▸ About this exercise
Reproduce the entries below exactly, but only from the line containing "Aller au contenu principal" to the line containing "Organiser les obsèques", inclusive.
────────────────────────────────────────
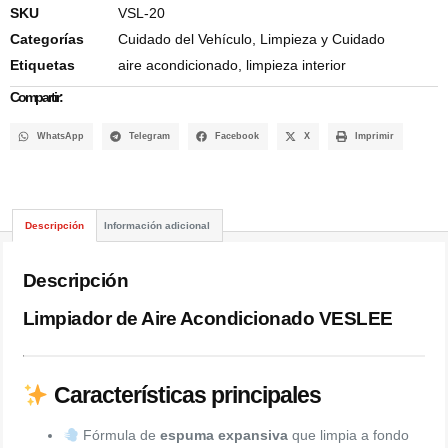
SKU
VSL-20
Categorías
Cuidado del Vehículo
,
Limpieza y Cuidado
Etiquetas
aire acondicionado
,
limpieza interior
Compartir:
WhatsApp
Telegram
Facebook
X
Imprimir
Descripción
Información adicional
Descripción
Limpiador de Aire Acondicionado VESLEE
Características principales
Fórmula de
espuma expansiva
que limpia a fondo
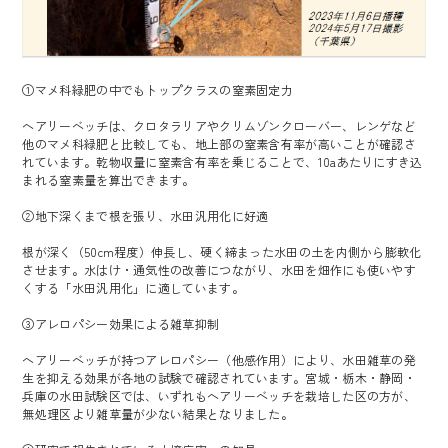
①マメ科緑肥の中でもトップクラスの窒素固定力
ヘアリーベッチは、クロタラリアやクリムゾンクローバー、レンゲなど
他のマメ科緑肥と比較しても、地上部の窒素含有率が高いことが確認さ
れています。乾物収量に窒素含有率を乗じることで、10aあたりにすき込
まれる窒素量を算出できます。
②地下深くまで根を張り、水田汎用化に好適
根が深く（50cm程度）伸長し、硬く締まった水田の土を内側から膨軟化
させます。水はけ・通気性の改善につながり、水田を畑作にも使いやす
くする「水田汎用化」に適しています。
③アレロパシー効果による雑草抑制
ヘアリーベッチが持つアレロパシー（他感作用）により、水田雑草の発
生を抑える効果が各地の試験で確認されています。宮城・栃木・静岡・
兵庫の水田試験区では、いずれもヘアリーベッチを栽培した区の方が、
無処理区より雑草量が少ない結果となりました。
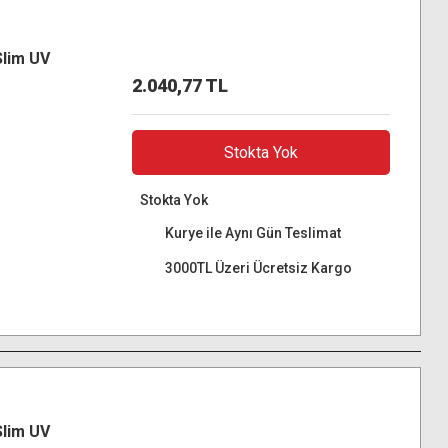
Slim UV
2.040,77 TL
Stokta Yok
Stokta Yok
Kurye ile Aynı Gün Teslimat
3000TL Üzeri Ücretsiz Kargo
Slim UV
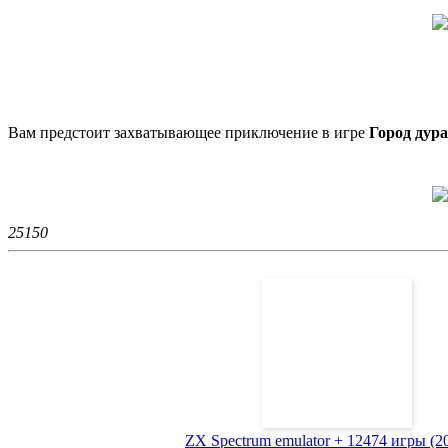
Вам предстоит захватывающее приключение в игре
Город дур
2515
0
ZX Spectrum emulator + 12474 игры (200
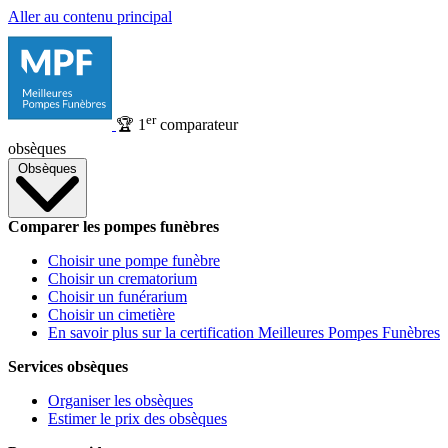
Aller au contenu principal
er
🏆
1
comparateur
obsèques
Obsèques
Comparer les pompes funèbres
Choisir une pompe funèbre
Choisir un crematorium
Choisir un funérarium
Choisir un cimetière
En savoir plus sur la certification Meilleures Pompes Funèbres
Services obsèques
Organiser les obsèques
Estimer le prix des obsèques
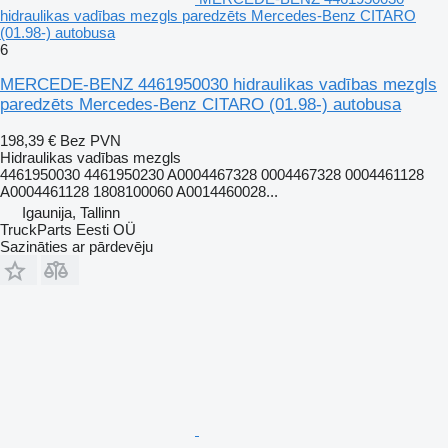
hidraulikas vadības mezgls paredzēts Mercedes-Benz CITARO
(01.98-) autobusa
6
MERCEDE-BENZ 4461950030 hidraulikas vadības mezgls
paredzēts Mercedes-Benz CITARO (01.98-) autobusa
198,39 €
Bez PVN
Hidraulikas vadības mezgls
4461950030 4461950230 A0004467328 0004467328 0004461128
A0004461128 1808100060 A0014460028...
Igaunija, Tallinn
TruckParts Eesti OÜ
Sazināties ar pārdevēju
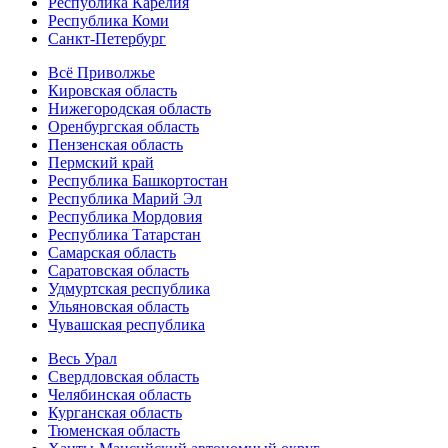
Республика Карелия
Республика Коми
Санкт-Петербург
Всё Приволжье
Кировская область
Нижегородская область
Оренбургская область
Пензенская область
Пермский край
Республика Башкортостан
Республика Марий Эл
Республика Мордовия
Республика Татарстан
Самарская область
Саратовская область
Удмуртская республика
Ульяновская область
Чувашская республика
Весь Урал
Свердловская область
Челябинская область
Курганская область
Тюменская область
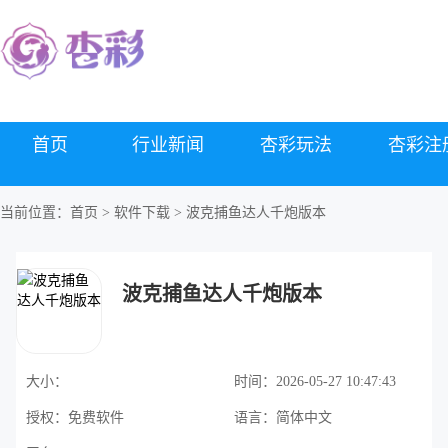
首页
行业新闻
杏彩玩法
杏彩注
当前位置：
首页
>
软件下载
> 波克捕鱼达人千炮版本
波克捕鱼达人千炮版本
大小：
时间：
2026-05-27 10:47:43
授权：
免费软件
语言：
简体中文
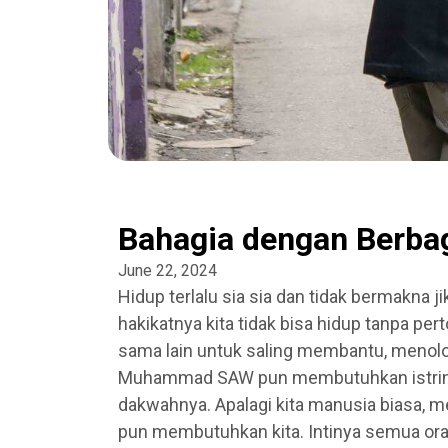
Bahagia dengan Berba
June 22, 2024
Hidup terlalu sia sia dan tidak bermakna 
hakikatnya kita tidak bisa hidup tanpa pe
sama lain untuk saling membantu, menol
Muhammad SAW pun membutuhkan istriny
dakwahnya. Apalagi kita manusia biasa, me
pun membutuhkan kita. Intinya semua ora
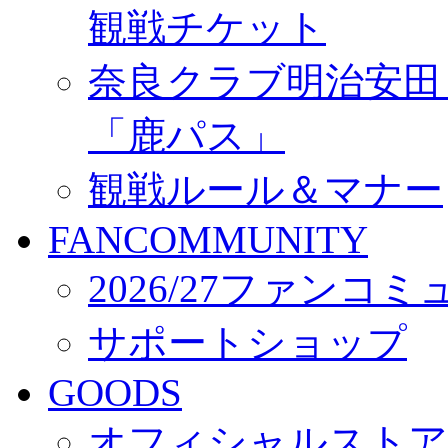
観戦チケット
奈良クラブ明治安田Ｊ3
「鹿パス」
観戦ルール＆マナー
FANCOMMUNITY
2026/27ファンコ
サポートショップ
GOODS
オフィシャルストア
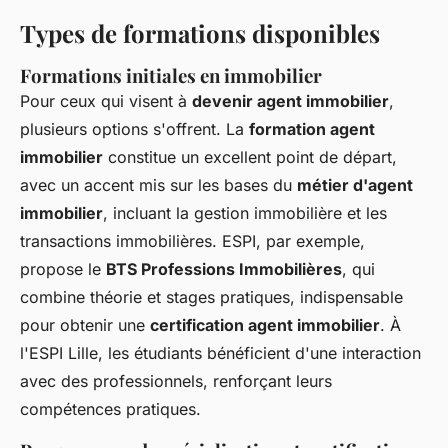
Types de formations disponibles
Formations initiales en immobilier
Pour ceux qui visent à
devenir agent immobilier
,
plusieurs options s'offrent. La
formation agent
immobilier
constitue un excellent point de départ,
avec un accent mis sur les bases du
métier d'agent
immobilier
, incluant la gestion immobilière et les
transactions immobilières. ESPI, par exemple,
propose le
BTS Professions Immobilières
, qui
combine théorie et stages pratiques, indispensable
pour obtenir une
certification agent immobilier
. À
l'ESPI Lille, les étudiants bénéficient d'une interaction
avec des professionnels, renforçant leurs
compétences pratiques.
────────────────────────────────────────
▸ Written answer
Aller au contenu principal
er
🏆
1
comparateur
obsèques
Obsèques
Comparer les pompes funèbres
Choisir une pompe funèbre
Choisir un crematorium
Choisir un funérarium
Choisir un cimetière
En savoir plus sur la certification Meilleures Pompes Funèbres
Services obsèques
Organiser les obsèques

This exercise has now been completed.